▶ [About this exercise]: Reproduce the records below in their entirety, exactly as shown.
** Material supplied follows **
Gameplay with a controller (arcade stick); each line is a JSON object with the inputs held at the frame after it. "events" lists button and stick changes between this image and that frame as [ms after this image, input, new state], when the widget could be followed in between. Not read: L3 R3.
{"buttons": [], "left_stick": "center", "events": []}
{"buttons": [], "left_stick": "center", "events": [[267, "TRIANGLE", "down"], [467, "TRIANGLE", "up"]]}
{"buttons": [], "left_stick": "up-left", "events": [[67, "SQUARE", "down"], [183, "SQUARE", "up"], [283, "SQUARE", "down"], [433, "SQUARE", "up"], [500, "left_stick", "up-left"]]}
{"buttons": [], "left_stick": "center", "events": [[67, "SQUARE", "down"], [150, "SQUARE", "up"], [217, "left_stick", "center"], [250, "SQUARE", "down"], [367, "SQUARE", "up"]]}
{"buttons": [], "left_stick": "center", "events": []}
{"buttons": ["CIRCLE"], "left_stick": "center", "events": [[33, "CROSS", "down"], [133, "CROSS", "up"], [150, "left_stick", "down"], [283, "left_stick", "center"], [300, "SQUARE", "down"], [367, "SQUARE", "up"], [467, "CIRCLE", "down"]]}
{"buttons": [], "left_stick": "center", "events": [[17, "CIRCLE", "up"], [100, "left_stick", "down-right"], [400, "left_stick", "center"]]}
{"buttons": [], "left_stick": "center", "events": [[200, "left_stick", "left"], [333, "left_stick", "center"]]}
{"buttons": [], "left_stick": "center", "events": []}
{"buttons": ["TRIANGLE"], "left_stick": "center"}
** End of Material supplied **
▶ [Solution below]:
Gameplay with a controller (arcade stick); each line is a JSON object with the inputs held at the frame after it. "events" lists button and stick changes between this image and that frame as [ms after this image, input, new state], when the widget could be followed in between. Not read: L3 R3.
{"buttons": [], "left_stick": "center", "events": []}
{"buttons": [], "left_stick": "center", "events": [[267, "TRIANGLE", "down"], [467, "TRIANGLE", "up"]]}
{"buttons": [], "left_stick": "up-left", "events": [[67, "SQUARE", "down"], [183, "SQUARE", "up"], [283, "SQUARE", "down"], [433, "SQUARE", "up"], [500, "left_stick", "up-left"]]}
{"buttons": [], "left_stick": "center", "events": [[67, "SQUARE", "down"], [150, "SQUARE", "up"], [217, "left_stick", "center"], [250, "SQUARE", "down"], [367, "SQUARE", "up"]]}
{"buttons": [], "left_stick": "center", "events": []}
{"buttons": ["CIRCLE"], "left_stick": "center", "events": [[33, "CROSS", "down"], [133, "CROSS", "up"], [150, "left_stick", "down"], [283, "left_stick", "center"], [300, "SQUARE", "down"], [367, "SQUARE", "up"], [467, "CIRCLE", "down"]]}
{"buttons": [], "left_stick": "center", "events": [[17, "CIRCLE", "up"], [100, "left_stick", "down-right"], [400, "left_stick", "center"]]}
{"buttons": [], "left_stick": "center", "events": [[200, "left_stick", "left"], [333, "left_stick", "center"]]}
{"buttons": [], "left_stick": "center", "events": []}
{"buttons": ["TRIANGLE"], "left_stick": "center"}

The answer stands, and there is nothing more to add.